NVIDIA’s RTX 50 Super series was supposed to increase memory capacity of its most popular gaming GPUs. The 16GB RTX 5080 was to be superseded by a 24GB RTX 5080 Super; the same fate would await the 16GB RTX 5070 Ti, while the 18GB RTX 5070 Super was to replace its 12GB non-Super sibling. But according to recent reports, NVIDIA has put it on ice.

The RTX 50 Super launch had been slated for this year’s CES in January, but after missing the show, it now looks like NVIDIA has delayed the lineup indefinitely. According to a recent report, NVIDIA doesn’t plan to launch a single new gaming GPU in 2026. Worse still, the RTX 60 series, which had been expected to debut sometime in 2027, has also been delayed.

A report by The Information (via Tom’s Hardware) states that NVIDIA had finalized the design and specs of its RTX 50 Super refresh, but the RAM-pocalypse threw a wrench into the works, forcing the company to “deprioritize RTX 50 Super production.” In other words, it’s exactly what I said a few paragraphs ago: selling enterprise GPU racks to AI companies is far more lucrative than selling comparatively cheaper GPUs to gamers, especially now that memory prices have been skyrocketing.

Before putting the RTX 50 series on ice, NVIDIA had already slashed its gaming GPU supply by about a fifth and started prioritizing models with less VRAM, like the 8GB versions of the RTX 5060 and RTX 5060 Ti, so this news isn’t that surprising.

So when can we expect RTX 60 GPUs?

Late 2028-ish?

A GPU with a pile of money around it. Credit: Lucas Gouveia / How-To Geek

The good news is that the RTX 60 series is definitely in the pipeline, and we will see it sooner or later. The bad news is that its release date is up in the air, and it’s best not to even think about pricing. The word on the street around CES 2026 was that NVIDIA would release the RTX 60 series in mid-2027, give or take a few months. But as of this writing, it’s increasingly likely we won’t see RTX 60 GPUs until 2028.

If you’ve been following the discussion around memory shortages, this won’t be surprising. In late 2025, the prognosis was that we wouldn’t see the end of the RAM-pocalypse until 2027, maybe 2028. But a recent statement by SK Hynix chairman (the company is one of the world’s three largest memory manufacturers) warns that the global memory shortage may last well into 2030.

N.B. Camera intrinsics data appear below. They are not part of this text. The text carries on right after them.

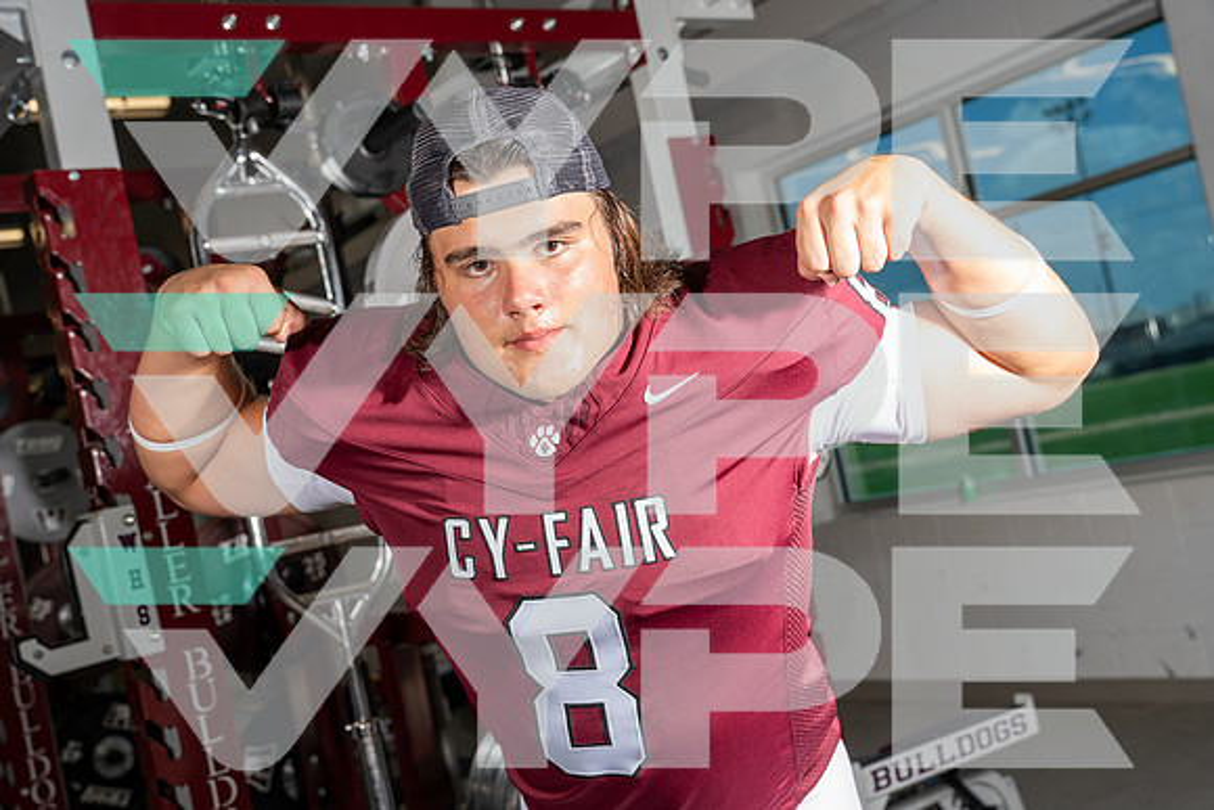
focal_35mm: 43
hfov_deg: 45.4
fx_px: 1450
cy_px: 405
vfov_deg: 31.2
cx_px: 607
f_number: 5.6
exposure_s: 1/250
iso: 200
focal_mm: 43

If that turns out to be true, and if the global AI data center boom doesn’t slow down in the next few years, I wouldn’t be surprised if NVIDIA delays the RTX 60 GPUs as long as possible. There’s a good chance we won’t see them until the second half of 2028, and I wouldn’t be surprised if they miss that window as well if memory supply doesn’t recover by then. Data center GPUs are simply too profitable for NVIDIA to reserve a meaningful portion of memory for gaming graphics cards as long as shortages persist.


At least current-gen gaming GPUs are still a great option for any PC gamer

If there is a silver lining here, it is that current-gen gaming GPUs (NVIDIA RTX 50 and AMD Radeon RX 90) are still more than powerful enough for any current AAA title. Considering that Sony is reportedly delaying the PlayStation 6 and that global PC shipments are projected to see a sharp, double-digit decline in 2026, game developers have little incentive to push requirements beyond what current hardware can handle.

DLSS 5, on the other hand, may be the future of gaming, but no one likes it, and it will take a few years (and likely the arrival of the RTX 60 lineup) for it to mature and become usable on anything that’s not a heckin’ RTX 5090.

If you’re open to buying used GPUs, even last-gen gaming graphics cards offer tons of performance and are able to rein in any AAA game you throw at them. While we likely won’t get a new gaming GPU from NVIDIA for at least a few years, at least the ones we’ve got are great today and will continue to chew through any game for the foreseeable future.